Mike Dudek

Profile
- Position: Wide receiver

Personal information
- Born: August 21, 1995 (age 31) Naperville, Illinois, U.S.
- Listed height: 5 ft 11 in (1.80 m)
- Listed weight: 195 lb (88 kg)

Career information
- High school: Neuqua Valley (IL)
- College: Illinois (2014−2018);

Awards and highlights
- First Team Freshman All-American (2014); Second Team All-Big Ten (2014);

= Mike Dudek =

American football player (born 1995)

Mike Dudek (born August 21, 1995) is an American former football wide receiver known for his time with the Illinois Fighting Illini. As a true freshman, Dudek broke Illinois' school record for receiving yards by a freshman, previously set by Arrelious Benn in 2007.

==High school==
During his senior season, Dudek recorded 2,361 yards of Total offense, averaging 196.8 yards per game, and caught 23 TDs. This earned Dudek the Upstate Eight Conference Player of the Year award in 2013 and 1st Team All-State honors from the News-Gazette, Chicago Tribune, and IHSFCA. Despite these honors, Dudek's only received two Football Championship Subdivision offers, from North Dakota State and Illinois State. Illinois was Dudek's only Football Bowl Subdivision scholarship offer and he was primarily recruited by Mike Bellamy.

College recruiting
| Name | Hometown | School | Height | Weight | 40^{‡} | Commit date |
| Mike Dudek WR | Naperville, IL | Neuqua Valley (IL) | 5 ft 11 in (1.80 m) | 163 lb (74 kg) | 4.61 | Apr 3, 2013 |
Recruit ratings: Scout: Rivals: 247Sports: ESPN: (76)
Overall recruit ranking: Scout: 72 (WR) Rivals: N/A 247Sports: 145 (WR) ESPN: 119 (WR)
Note: In many cases, Scout, Rivals, 247Sports, On3, and ESPN may conflict in their listings of height and weight.; In these cases, the average was taken. ESPN grades are on a 100-point scale.; Sources: "Illinois Football Commitment List". Rivals. Retrieved December 8, 2014.; "2014 Illinois Football Commits". Scout. Retrieved December 8, 2014.; "Illinois Cowboys". ESPN. Retrieved December 8, 2014.; "Scout.com Team Recruiting Rankings". Scout. Retrieved December 8, 2014.; "2014 Team Ranking". Rivals.com. Retrieved December 8, 2014.; "Illinois 2014 Football Commits". 247Sports.
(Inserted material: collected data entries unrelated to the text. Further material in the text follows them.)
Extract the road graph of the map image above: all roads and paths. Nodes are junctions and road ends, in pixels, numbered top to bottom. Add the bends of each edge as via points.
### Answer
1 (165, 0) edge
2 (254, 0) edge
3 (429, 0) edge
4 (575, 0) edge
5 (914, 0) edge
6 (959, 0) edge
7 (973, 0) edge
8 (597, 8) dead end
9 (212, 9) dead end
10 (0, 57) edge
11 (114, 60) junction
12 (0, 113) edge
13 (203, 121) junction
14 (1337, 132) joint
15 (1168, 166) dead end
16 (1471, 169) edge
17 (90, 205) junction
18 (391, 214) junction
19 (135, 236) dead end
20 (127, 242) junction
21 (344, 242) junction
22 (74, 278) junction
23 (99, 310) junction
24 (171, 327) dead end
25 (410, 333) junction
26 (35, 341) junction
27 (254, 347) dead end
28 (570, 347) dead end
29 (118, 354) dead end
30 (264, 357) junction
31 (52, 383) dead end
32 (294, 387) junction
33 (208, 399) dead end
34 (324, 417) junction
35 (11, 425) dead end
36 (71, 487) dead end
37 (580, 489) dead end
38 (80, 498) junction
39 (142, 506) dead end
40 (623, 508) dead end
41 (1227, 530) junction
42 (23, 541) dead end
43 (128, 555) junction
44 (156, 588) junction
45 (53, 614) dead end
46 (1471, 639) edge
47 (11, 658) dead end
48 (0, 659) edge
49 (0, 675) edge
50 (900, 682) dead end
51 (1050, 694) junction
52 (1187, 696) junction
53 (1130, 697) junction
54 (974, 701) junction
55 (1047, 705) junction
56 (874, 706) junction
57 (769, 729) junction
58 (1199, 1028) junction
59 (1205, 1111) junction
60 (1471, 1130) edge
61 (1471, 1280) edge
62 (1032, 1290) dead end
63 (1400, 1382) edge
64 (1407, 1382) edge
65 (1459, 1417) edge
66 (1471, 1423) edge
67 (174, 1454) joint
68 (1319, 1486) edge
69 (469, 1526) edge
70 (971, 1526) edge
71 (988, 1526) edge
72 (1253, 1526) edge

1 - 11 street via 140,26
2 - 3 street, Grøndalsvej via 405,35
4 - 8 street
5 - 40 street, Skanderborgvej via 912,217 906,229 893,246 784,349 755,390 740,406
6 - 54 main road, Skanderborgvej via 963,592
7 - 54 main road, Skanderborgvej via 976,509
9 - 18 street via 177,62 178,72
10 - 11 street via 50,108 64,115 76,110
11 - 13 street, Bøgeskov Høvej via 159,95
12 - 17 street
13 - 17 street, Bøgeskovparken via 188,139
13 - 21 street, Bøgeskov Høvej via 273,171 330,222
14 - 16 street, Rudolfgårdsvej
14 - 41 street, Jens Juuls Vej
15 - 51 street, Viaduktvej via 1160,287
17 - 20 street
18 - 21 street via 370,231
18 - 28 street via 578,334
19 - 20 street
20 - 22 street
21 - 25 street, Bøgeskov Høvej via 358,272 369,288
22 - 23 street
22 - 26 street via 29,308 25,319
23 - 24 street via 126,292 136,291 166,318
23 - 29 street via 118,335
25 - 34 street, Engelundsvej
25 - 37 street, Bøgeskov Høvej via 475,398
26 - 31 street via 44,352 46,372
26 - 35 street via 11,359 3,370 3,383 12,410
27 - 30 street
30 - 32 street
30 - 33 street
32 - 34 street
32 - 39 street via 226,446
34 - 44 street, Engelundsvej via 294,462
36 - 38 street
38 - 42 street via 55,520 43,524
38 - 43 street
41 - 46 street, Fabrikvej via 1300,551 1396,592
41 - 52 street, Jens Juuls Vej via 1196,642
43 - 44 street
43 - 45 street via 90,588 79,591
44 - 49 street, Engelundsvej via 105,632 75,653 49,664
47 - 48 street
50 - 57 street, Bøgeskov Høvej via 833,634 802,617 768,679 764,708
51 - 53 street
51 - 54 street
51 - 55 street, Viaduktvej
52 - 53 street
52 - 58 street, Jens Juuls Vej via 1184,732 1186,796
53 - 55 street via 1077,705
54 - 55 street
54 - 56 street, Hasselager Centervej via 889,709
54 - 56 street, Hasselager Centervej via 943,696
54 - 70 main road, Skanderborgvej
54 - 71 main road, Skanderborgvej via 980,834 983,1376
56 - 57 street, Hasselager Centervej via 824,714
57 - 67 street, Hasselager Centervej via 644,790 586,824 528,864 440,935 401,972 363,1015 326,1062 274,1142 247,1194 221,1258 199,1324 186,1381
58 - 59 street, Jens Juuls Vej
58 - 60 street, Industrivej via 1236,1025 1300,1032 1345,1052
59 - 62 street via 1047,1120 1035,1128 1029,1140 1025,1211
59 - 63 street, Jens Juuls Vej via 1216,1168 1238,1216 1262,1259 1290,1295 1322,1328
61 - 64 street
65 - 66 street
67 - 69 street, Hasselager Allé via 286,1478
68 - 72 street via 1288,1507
Retrieved December 8, 2014.;

==College career==
Dudek enrolled early at Illinois and participated in spring 2014 practices, impressing coaches and drawing early comparisons to Wes Welker. After Illinois' week 2 win over Western Kentucky in which Dudek had four receptions for 55 yards and a touchdown, he was named Big Ten Freshman of the Week. Later in the season Dudek was named to the Biletnikoff Award watch list. The Biletnikoff Award is awarded annually to the most outstanding receiver in American college football. In the October 4th game at home against Purdue, Dudek became the fourth player in school history to catch at least 200 yards in a game, joining Steve Hull, A. J. Jenkins, and College Football Hall of Fame Inductee David Williams. At the end of the 2014 season, Dudek led all Big Ten Conference freshmen in receptions and receiving yards. In 2015 spring workouts, Dudek tore his ACL and was medically redshirted, ending his season.

===Statistics===
Through the end of the 2017 regular season, Dudek's statistics are as follows:

Illinois Fighting Illini
| Season | Receiving |  |  |  |  |  |  | Rushing |  |  |  |
| Games | Rec | Yards | Yds/Rec | Long | Yds/G | TD | Att | Yards | Avg | TD |
| 2014 | 12 | 69 | 965 | 14.0 | 56 | 80.4 | 6 | 5 | 23 | 4.6 | 0 |
| 2015 | Medical redshirt |  |  |  |  |  |  |  |  |  |  |
| 2016 | Did not play due to injury (Torn ACL) |  |  |  |  |  |  |  |  |  |  |
| 2017 | 7 | 24 | 262 | 10.9 | 31 | 37.4 | 1 | 0 | 0 | 0 | 0 |

==Personal life==
Due to his physical stature as a wide receiver, Dudek oftentimes draws comparisons to NFL Pro Bowl wideout Wes Welker. Dudek has also been timed running as fast as NFL Pro Bowl receiver Brandon Marshall at 22 mph. Dudek has an older brother, Danny, who played college football for Dayton.